Patients and samples
Fifty patients with ccRCC who underwent radical nephrectomy at the First Hospital of China Medical University from January 2018 to October 2018 were enrolled in the study. ccRCC tissues and corresponding para cancer tissues were obtained from renal operation and immediately stored at -80℃. The para cancer tissues were taken from a location 5 cm away from the tumor. For some patients with a large tumor with the remaining para cancer tissues being less than 5 cm, the renal tissues more than 3 cm away from the tumor were taken and pathologically proven to be cancer-free. No patients had received any preoperative adjuvant therapy, such as radiotherapy, chemotherapy, immunotherapy, targeted therapy, interventional embolization, and so on, or had a history of other malignant tumors. Demographic and clinical data of ccRCC patients are summarized in Table 1. This study was approved by the Ethics Committee of the First Hospital of China Medical University (Shenyang, China). Written informed consent was obtained from each subject.
RT-qPCR
A total of 29 fresh tissues were used to determine KDM2A mRNA levels. Total mRNAs of ccRCC and paracancer tissues were extracted using TRIzol reagent (Invitrogen, Carlsbad, CA, USA.) following the manufacturer’s protocols. Reverse-transcribed cDNA synthesis was performed with BioTeke super RT Kit (BioTeke, Beijing, China) following the manufacturer’s protocols. PCR was conducted using 2×Power Taq PCR MasterMix (BioTeke, Beijing, China) and SYBR Green (BioTeke, Beijing, China). β-actin acted as an internal control. The primers were synthesized as follows: KDM2A Forward 5’-GGCAGTAGGAATCAAGGACC-3’, Reverse 5’-ACCCGACAGCAGTGAGTAGA-3’; β-actin: Forward 5’-CACTGTGCCCATCTACGAGG-3’, Reverse 5’-TAATGTCACGCACGATTTCC-3’. PCR conditions were as follows: initial denaturation at 94℃ for 5 min, followed by 40 cycles of 94℃ for 15 sec, 60℃ for 20 sec, and 72℃ for 30 sec. Each reaction was set up 3 times and the expression level of KDM2A was quantified using the 2−△△Ct method.
Immunohistochemistry
All tissues were fixed in 4% polyoxymethylene, embedded in paraffin, and sectioned at 4 μm. Then, the slides were treated with xylene to remove the paraffin, followed by hydration with ethanol and the addition of EDTA for antigen retrieval. Endogenous peroxidase blocker solution was added to incubate for 10 min, and the sections were rinsed with PBS 3 times. To avoid nonspecific binding, normal goat serum was added to block tissue collagen for 10 min. Sections were incubated with KDM2A monoclonal antibody (1:250; Abcam, Cambridge, MA, USA) for 1 h at room temperature. After washing 3 times with PBS, the sections were incubated with biotinylated secondary goat anti-rabbit antibody, and then with streptavidin-biotin peroxidase for 10 min each. Finally, the diaminobenzidine (DAB) solution was used to stain the sections, which were then counterstained with hematoxylin.

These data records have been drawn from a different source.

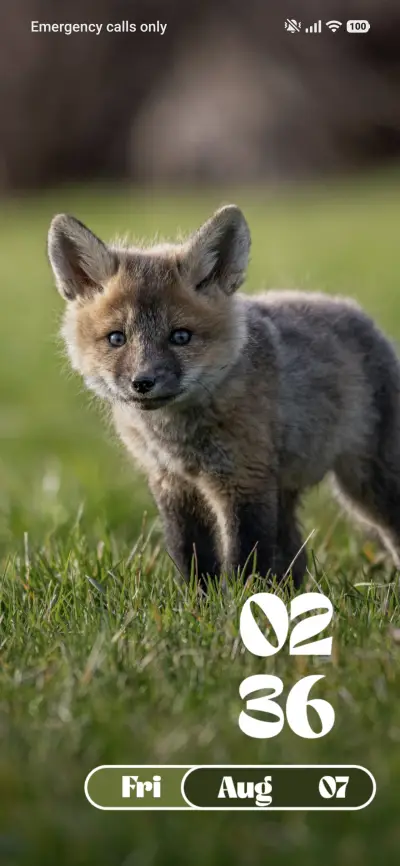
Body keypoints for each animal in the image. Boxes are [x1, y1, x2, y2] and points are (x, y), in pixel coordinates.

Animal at [47, 205, 400, 588]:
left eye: (180, 337)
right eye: (116, 338)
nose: (143, 382)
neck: (179, 439)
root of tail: (356, 311)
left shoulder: (244, 481)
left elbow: (245, 558)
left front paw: (244, 600)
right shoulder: (173, 484)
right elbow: (191, 555)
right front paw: (199, 600)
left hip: (368, 485)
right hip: (288, 490)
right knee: (296, 556)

The KDM2A IHC score was determined by both the intensity and percentage of cellular staining. The staining intensity was divided into scores of 0 (negative), 1 (mild), 2 (moderate), 3 (strong), and the percentage was classified as 1 (0-25%), 2 (26-50%), 3 (51-75%), and 4 (>75%). The intensity and percentage were multiplied to calculate the total IHC staining score, which was assigned as negative staining (-, 0), mild staining (+, 1-4), moderate staining (++, 5–8), severe staining (+++, 9–12). An IHC score ≥ 5 was defined as high expression, while a score of less than 5 was defined as low expression. Two independent observers were employed to assess and examine immunostaining.
Kaplan curve
Survival data from TCGA was obtained to clarify the prognostic value of KDM2A in ccRCC. They were submitted to OncoLnc (http://www.oncolnc.org/) and Kaplan-Meier curve was plotted for prognostic analysis.
Statistical analysis
Statistical analysis was performed using SPSS version 23. Quantitative data were expressed as the mean ± standard deviation (SD), and counting data were represented by the number and rate. The significance of differences in expression levels of KDM2A between ccRCC tissues and para cancer tissues was calculated by independent sample t-test, χ2 test, or Fisher’s exact test, as appropriate Spearman’s rank correlation test was used to analyze the association between KDM2A expression and clinical parameters of ccRCC patients. All P values were two-sided, and values of less than 0.05 were considered statistically significant.